[RECORDS PROVIDED]
= Beginning of Section =
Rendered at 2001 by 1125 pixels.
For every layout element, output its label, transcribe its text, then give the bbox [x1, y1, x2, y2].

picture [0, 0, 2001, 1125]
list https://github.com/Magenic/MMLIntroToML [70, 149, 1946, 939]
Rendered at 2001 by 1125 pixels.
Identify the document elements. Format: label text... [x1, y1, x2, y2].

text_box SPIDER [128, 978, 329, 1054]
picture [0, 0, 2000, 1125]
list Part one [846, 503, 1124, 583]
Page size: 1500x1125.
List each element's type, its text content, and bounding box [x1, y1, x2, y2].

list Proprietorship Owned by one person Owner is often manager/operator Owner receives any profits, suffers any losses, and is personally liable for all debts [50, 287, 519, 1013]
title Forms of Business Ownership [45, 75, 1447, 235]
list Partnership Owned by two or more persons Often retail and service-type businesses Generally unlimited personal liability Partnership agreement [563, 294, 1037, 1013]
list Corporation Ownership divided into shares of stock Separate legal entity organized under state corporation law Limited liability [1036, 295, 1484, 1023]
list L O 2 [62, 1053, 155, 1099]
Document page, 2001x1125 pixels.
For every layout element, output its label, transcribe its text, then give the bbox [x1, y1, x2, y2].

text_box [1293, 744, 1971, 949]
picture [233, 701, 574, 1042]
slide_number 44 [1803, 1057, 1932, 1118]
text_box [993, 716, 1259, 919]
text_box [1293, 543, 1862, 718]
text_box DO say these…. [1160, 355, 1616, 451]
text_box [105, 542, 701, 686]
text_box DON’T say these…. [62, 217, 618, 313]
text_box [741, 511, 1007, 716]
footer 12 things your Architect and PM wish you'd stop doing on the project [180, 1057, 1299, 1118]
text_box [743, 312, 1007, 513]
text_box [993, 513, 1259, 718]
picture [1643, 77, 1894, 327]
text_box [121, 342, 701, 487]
= End of Section =
[EXERCISE OBJECTIVE] Output each line of the material above with no deviation.

[COMPLETED EXERCISE]
Rendered at 2001 by 1125 pixels.
For every layout element, output its label, transcribe its text, then give the bbox [x1, y1, x2, y2].

picture [0, 0, 2001, 1125]
list https://github.com/Magenic/MMLIntroToML [70, 149, 1946, 939]
Rendered at 2001 by 1125 pixels.
Identify the document elements. Format: label text... [x1, y1, x2, y2].

text_box SPIDER [128, 978, 329, 1054]
picture [0, 0, 2000, 1125]
list Part one [846, 503, 1124, 583]
Page size: 1500x1125.
List each element's type, its text content, and bounding box [x1, y1, x2, y2].

list Proprietorship Owned by one person Owner is often manager/operator Owner receives any profits, suffers any losses, and is personally liable for all debts [50, 287, 519, 1013]
title Forms of Business Ownership [45, 75, 1447, 235]
list Partnership Owned by two or more persons Often retail and service-type businesses Generally unlimited personal liability Partnership agreement [563, 294, 1037, 1013]
list Corporation Ownership divided into shares of stock Separate legal entity organized under state corporation law Limited liability [1036, 295, 1484, 1023]
list L O 2 [62, 1053, 155, 1099]
Document page, 2001x1125 pixels.
For every layout element, output its label, transcribe its text, then give the bbox [x1, y1, x2, y2].

text_box [1293, 744, 1971, 949]
picture [233, 701, 574, 1042]
slide_number 44 [1803, 1057, 1932, 1118]
text_box [993, 716, 1259, 919]
text_box [1293, 543, 1862, 718]
text_box DO say these…. [1160, 355, 1616, 451]
text_box [105, 542, 701, 686]
text_box DON’T say these…. [62, 217, 618, 313]
text_box [741, 511, 1007, 716]
footer 12 things your Architect and PM wish you'd stop doing on the project [180, 1057, 1299, 1118]
text_box [743, 312, 1007, 513]
text_box [993, 513, 1259, 718]
picture [1643, 77, 1894, 327]
text_box [121, 342, 701, 487]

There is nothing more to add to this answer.